July 28, 2014 | 2 min read

Amazon is offering customers the chance to print and design products from third-party sellers on its newly launched 3D printing store.

Customers can personalise items' shape, colour and style

The site will let users customise earrings, pendants, rings, bobble-head dolls and more, through an interface from which they can then select production choices such as the material, size, colour and style of selected items.

Currently the site only provides 200 unique products although variations such as personalised text can be applied to each.

Amazon, which has announced it is leading retail into the future with drone deliveries in addition to a new mobile payment service like Paypal, has more than 240 million users.

It will not print users’ own 3D designs but it is selling guides, parts and programs enabling at-home 3D printing.

Petra Schindler-Carter, director of sales at Amazon, said: “The introduction of our 3D Printed Products store suggests the beginnings of a shift in online retail - that manufacturing can be more nimble to provide an immersive customer experience.

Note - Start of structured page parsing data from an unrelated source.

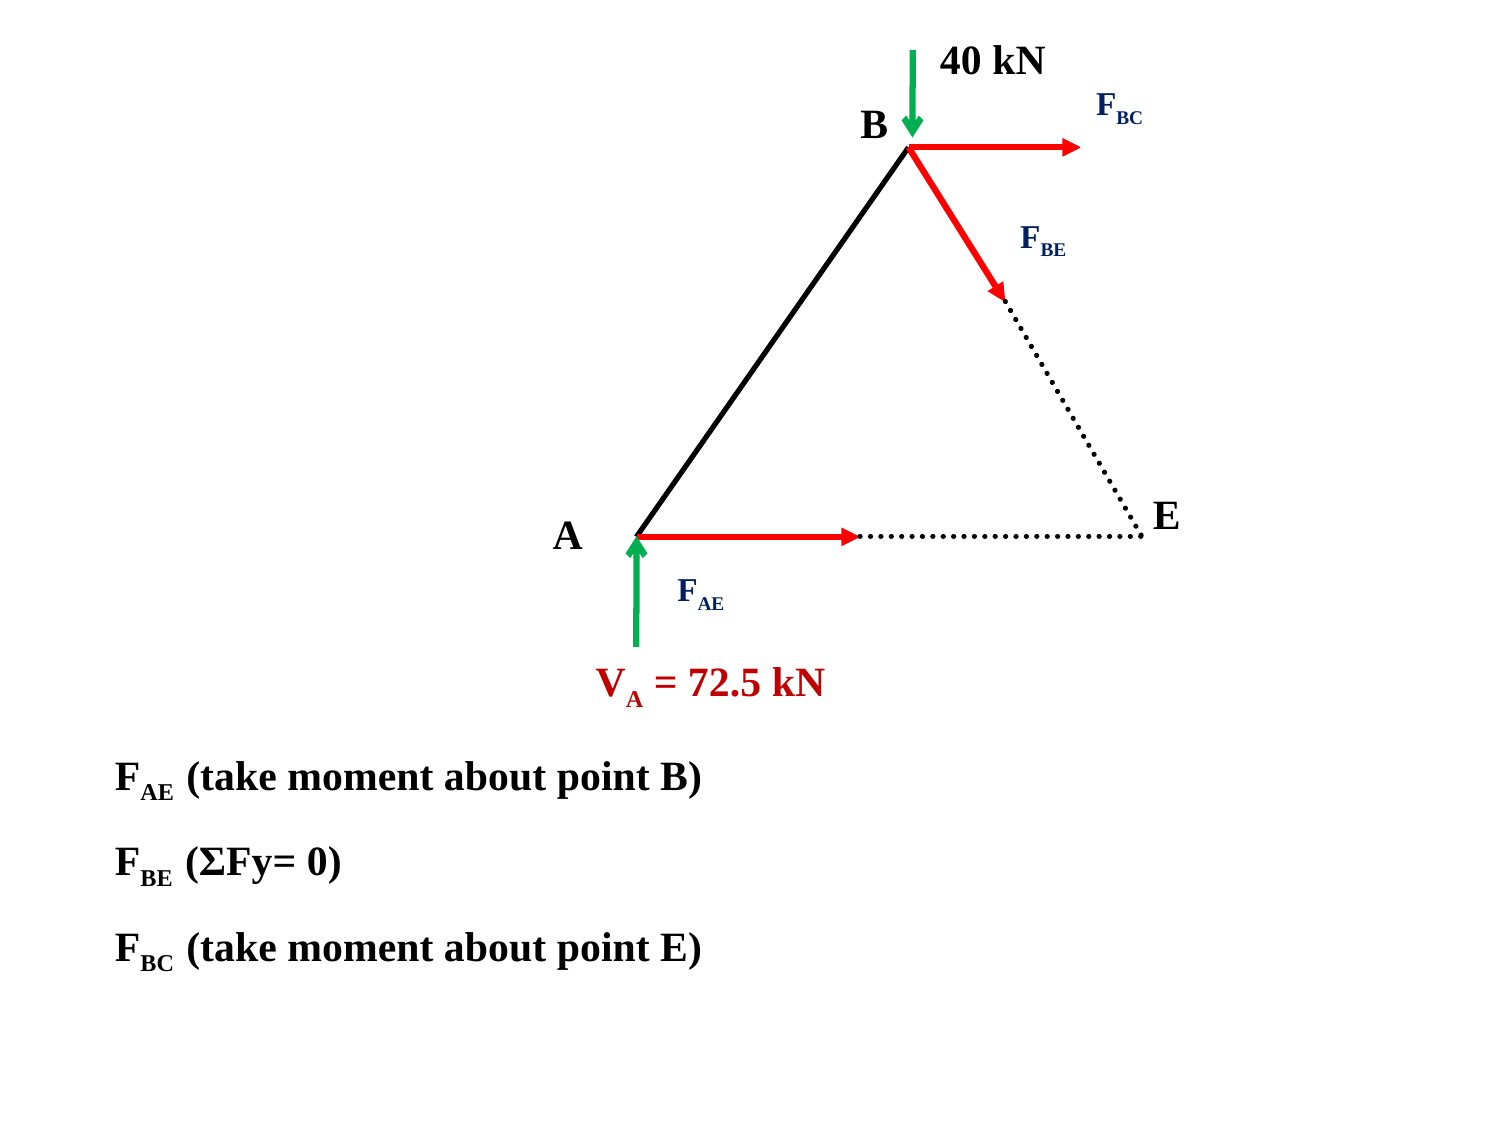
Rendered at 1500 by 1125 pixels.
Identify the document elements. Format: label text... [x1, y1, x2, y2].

text_box 40 kN [924, 24, 1104, 73]
text_box FAE (take moment about point B) FBE (ΣFy= 0) FBC (take moment about point E) [99, 712, 1275, 1100]
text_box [537, 74, 1500, 763]
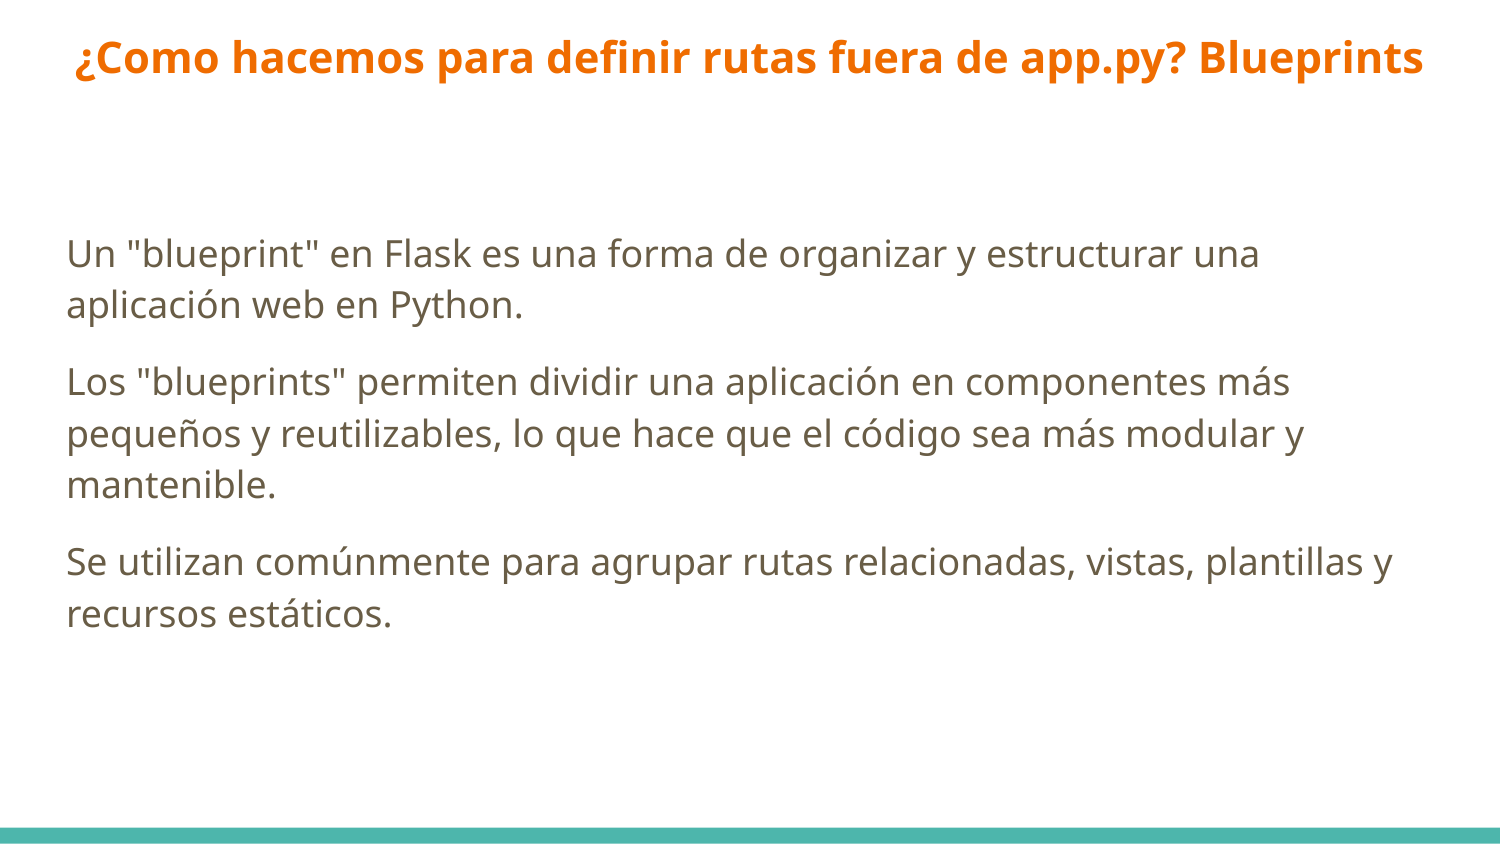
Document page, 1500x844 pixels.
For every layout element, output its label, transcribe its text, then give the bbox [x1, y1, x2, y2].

title ¿Como hacemos para definir rutas fuera de app.py? Blueprints [51, 14, 1449, 131]
list Un "blueprint" en Flask es una forma de organizar y estructurar una aplicación web en Python. Los "blueprints" permiten dividir una aplicación en componentes más pequeños y reutilizables, lo que hace que el código sea más modular y mantenible. Se utilizan comúnmente para agrupar rutas relacionadas, vistas, plantillas y recursos estáticos. [51, 207, 1449, 750]
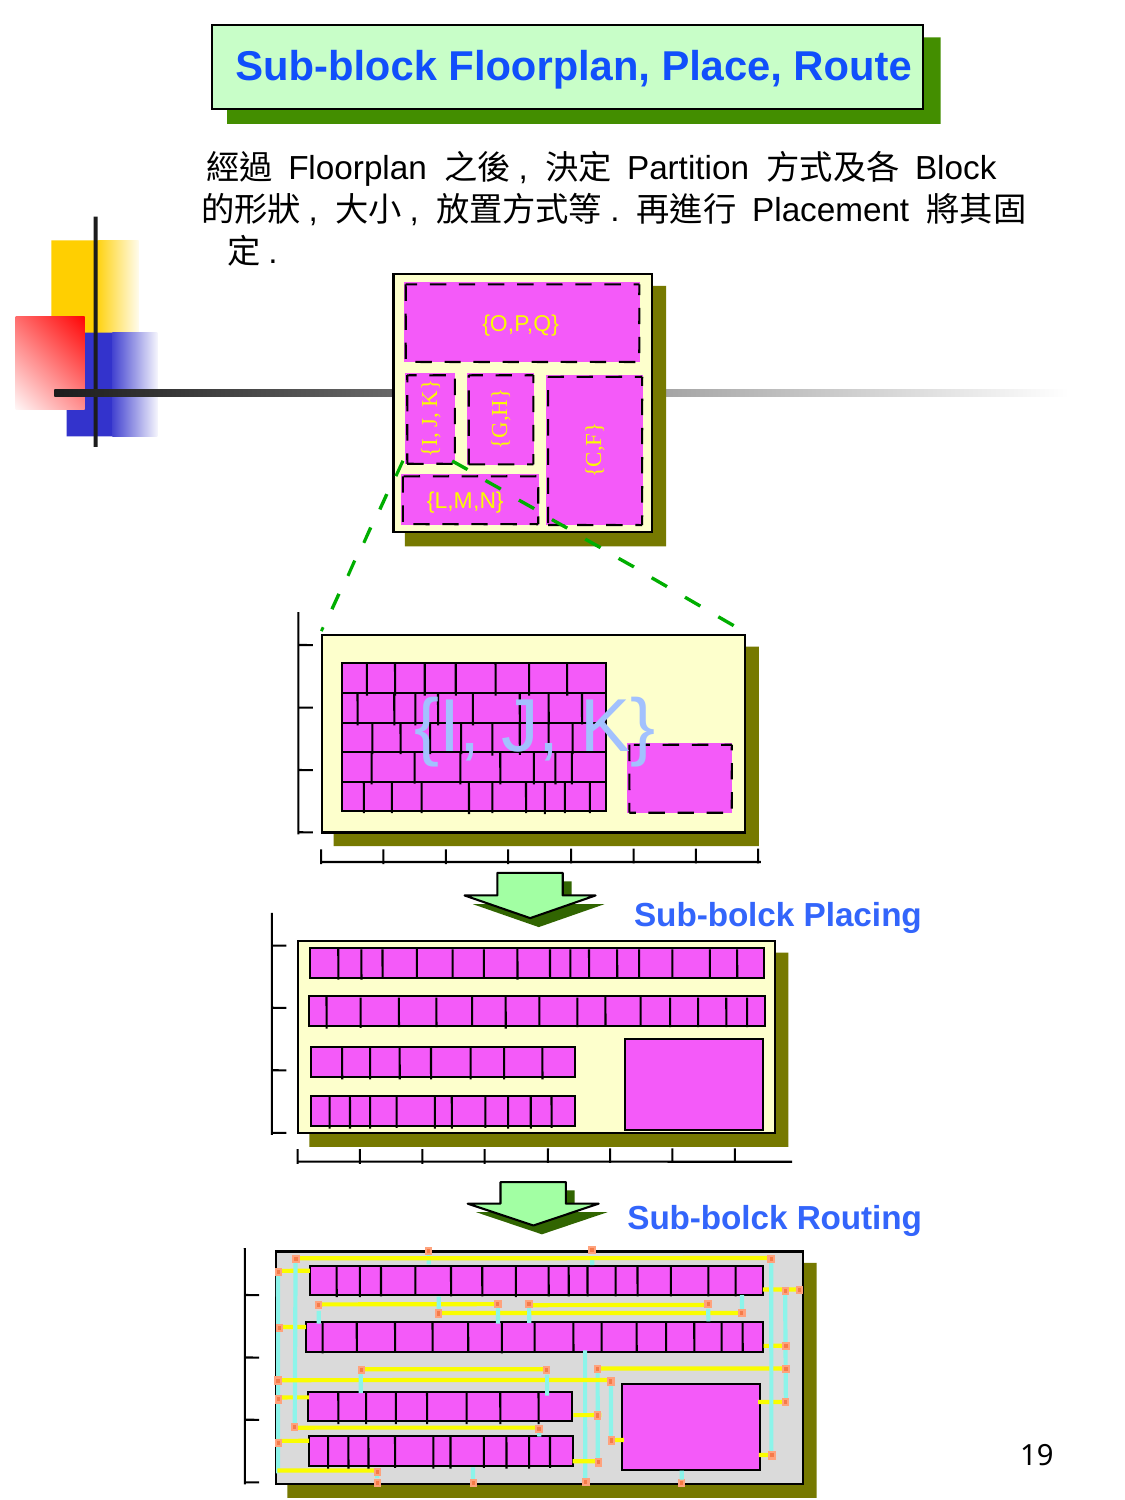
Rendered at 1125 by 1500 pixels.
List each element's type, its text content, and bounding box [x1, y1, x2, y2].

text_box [391, 274, 667, 547]
slide_number 19 [834, 1383, 1069, 1484]
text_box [321, 634, 760, 847]
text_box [298, 611, 314, 835]
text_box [271, 912, 287, 1136]
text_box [212, 24, 941, 125]
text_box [450, 459, 736, 628]
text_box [244, 1246, 817, 1500]
text_box Sub-bolck Routing [612, 1188, 938, 1244]
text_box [319, 459, 405, 633]
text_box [215, 138, 1012, 279]
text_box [320, 851, 762, 865]
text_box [464, 873, 605, 928]
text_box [297, 1148, 793, 1164]
text_box Sub-bolck Placing [619, 885, 938, 941]
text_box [467, 1181, 608, 1235]
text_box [297, 940, 789, 1147]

“Sellers, in alignment with designers and manufacturers, can offer more dynamic inventory for customers to personalise and truly make their own.”

3D Printers create objects using a laser which moves along an X, Y and Z axis to build an object in three dimensions - in a relatively new production process touted to be the future of manufactured goods.

The ‘Creative Expressions‘ 3D printing section of the site will supply the demand for further personalisation on consumer goods.